• **WORK TASK**
Exact reproduction of every record is required, and pictures are to be excluded.

• **RECORDS SUPPLIED**
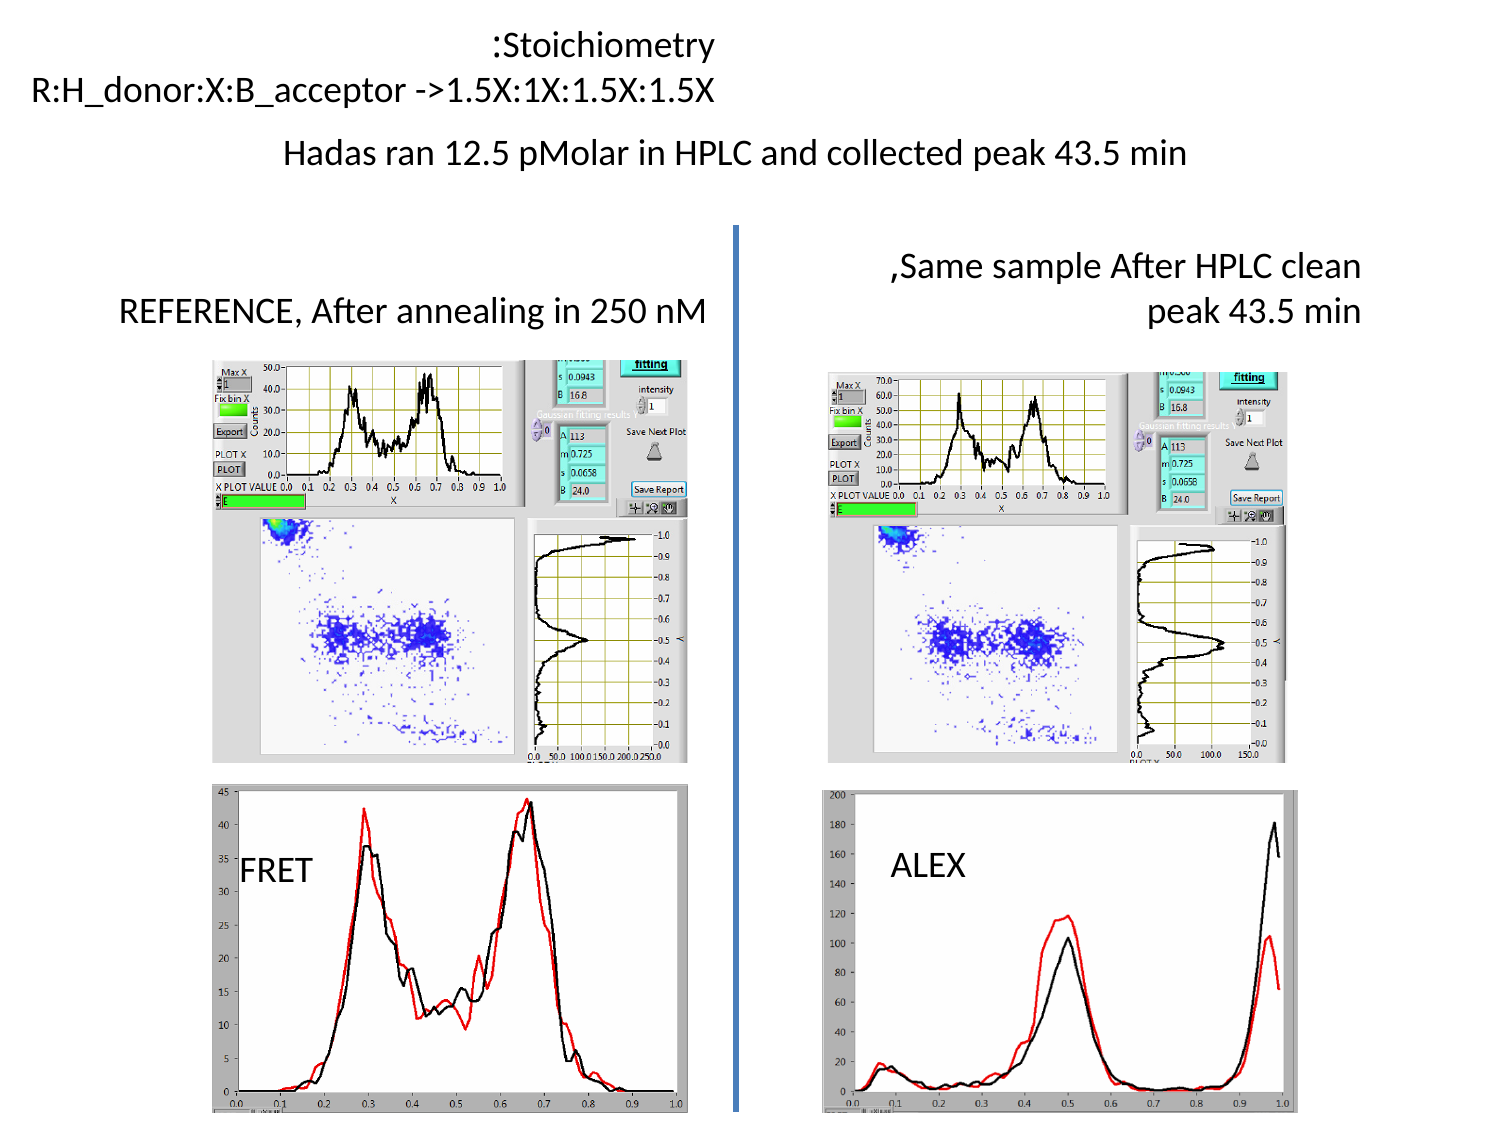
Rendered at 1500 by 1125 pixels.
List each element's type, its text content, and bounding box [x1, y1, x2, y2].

text_box Hadas ran 12.5 pMolar in HPLC and collected peak 43.5 min [268, 120, 1204, 181]
text_box REFERENCE, After annealing in 250 nM [103, 278, 723, 339]
picture [212, 784, 688, 1113]
text_box Stoichiometry: R:H_donor:X:B_acceptor ->1.5X:1X:1.5X:1.5X [16, 12, 730, 118]
picture [821, 790, 1298, 1113]
picture [827, 372, 1288, 763]
picture [212, 360, 688, 763]
text_box Same sample After HPLC clean, peak 43.5 min [864, 233, 1377, 339]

• **SOLUTION TO THE PROBLEM**
Rendered at 1500 by 1125 pixels.
List each element's type, its text content, and bounding box [x1, y1, x2, y2].

text_box Hadas ran 12.5 pMolar in HPLC and collected peak 43.5 min [268, 120, 1204, 181]
text_box REFERENCE, After annealing in 250 nM [103, 278, 723, 339]
picture [212, 784, 688, 1113]
text_box Stoichiometry: R:H_donor:X:B_acceptor ->1.5X:1X:1.5X:1.5X [16, 12, 730, 118]
picture [821, 790, 1298, 1113]
picture [827, 372, 1288, 763]
picture [212, 360, 688, 763]
text_box Same sample After HPLC clean, peak 43.5 min [864, 233, 1377, 339]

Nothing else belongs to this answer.